Google appears to have a relationship with the NSA, the National Security Agency.
The Electronic Privacy Information Center has filed a Freedom of Information Act (FOIA) in 2010 to get the government to supply documents on this connection. The government is refusing to cooperate. So, the group is suing in federal court.
A U.S. District Judge sided with the government last July. Now the case will be considered by the D.C. Circuit Court (March 20).
EPIC asked for, among other things, communication between the NSA and Google about Gmail and Google’s “decision to fail to routinely encrypt” messages before Jan. 13, 2010.
The NSA’s response to the request for records noted that the agency “works with a broad range of commercial partners and research associations” to ensure the availability of secure information systems. The agency, however, refused to confirm or deny any partnership with Google.
Why would NSA have anything to do with Google? To spy on people? Oh, no. Not that.
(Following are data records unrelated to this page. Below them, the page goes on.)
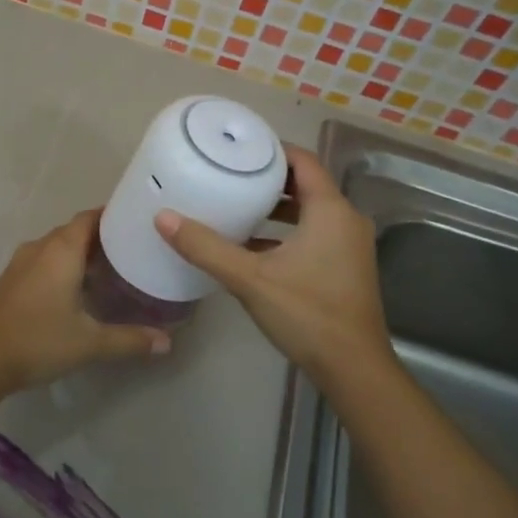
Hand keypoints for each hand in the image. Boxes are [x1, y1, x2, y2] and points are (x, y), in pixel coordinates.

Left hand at [0, 211, 166, 394]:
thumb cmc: (38, 341)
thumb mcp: (90, 343)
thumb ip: (130, 339)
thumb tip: (167, 342)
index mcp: (61, 250)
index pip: (90, 218)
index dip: (113, 216)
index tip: (137, 222)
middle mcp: (40, 248)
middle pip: (75, 231)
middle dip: (102, 237)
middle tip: (132, 249)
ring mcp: (21, 263)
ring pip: (57, 246)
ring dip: (81, 252)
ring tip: (111, 268)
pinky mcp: (11, 280)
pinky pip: (44, 260)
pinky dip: (63, 265)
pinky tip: (78, 288)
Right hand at [155, 146, 389, 379]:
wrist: (354, 369)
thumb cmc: (307, 313)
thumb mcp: (250, 278)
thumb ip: (206, 247)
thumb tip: (163, 218)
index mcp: (330, 210)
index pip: (303, 160)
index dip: (272, 149)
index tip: (239, 148)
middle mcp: (346, 220)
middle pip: (306, 184)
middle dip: (269, 178)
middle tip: (231, 174)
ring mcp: (350, 245)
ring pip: (311, 211)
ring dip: (278, 207)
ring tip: (238, 206)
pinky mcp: (347, 267)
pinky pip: (316, 233)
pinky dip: (288, 231)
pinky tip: (254, 246)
It merely monitors Google to make sure that the government’s use of Google is not at risk from malicious intrusion by the public. It’s a national security issue. The NSA is defending national security.
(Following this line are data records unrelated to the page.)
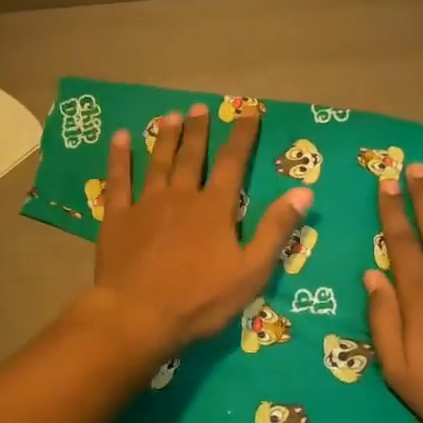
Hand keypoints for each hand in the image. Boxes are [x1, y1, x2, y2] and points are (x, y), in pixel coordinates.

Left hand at [90, 104, 310, 355]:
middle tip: (200, 107)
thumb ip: (276, 229)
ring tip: (170, 116)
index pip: (233, 163)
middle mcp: (181, 196)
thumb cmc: (199, 299)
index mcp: (215, 208)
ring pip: (157, 162)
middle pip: (191, 156)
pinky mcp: (118, 218)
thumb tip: (304, 191)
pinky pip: (118, 180)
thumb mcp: (251, 271)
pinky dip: (119, 158)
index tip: (249, 112)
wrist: (138, 315)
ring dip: (165, 137)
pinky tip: (120, 138)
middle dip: (198, 131)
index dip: (242, 136)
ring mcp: (146, 204)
EPIC’s attorneys, including Marc Rotenberg, the group’s president, said in court papers that the document request includes records that are not relevant to the NSA’s information assurance mission.
“The NSA mischaracterizes EPIC’s FOIA Request by stating that responsive documents would reveal ‘information about a potential Google-NSA relationship,’” Rotenberg said. . . .
EPIC said its records request does not seek documents about NSA’s role to secure government computer networks. “Google provides cloud-based services to consumers, not critical infrastructure services to the government,” Rotenberg said.
The NSA can find anything it wants to find. But, as with all digital searches, it costs NSA to do this. The cheaper it can do this, the more money it can spend extending its mission in other areas not yet covered. It therefore resists intrusion into its shortcuts.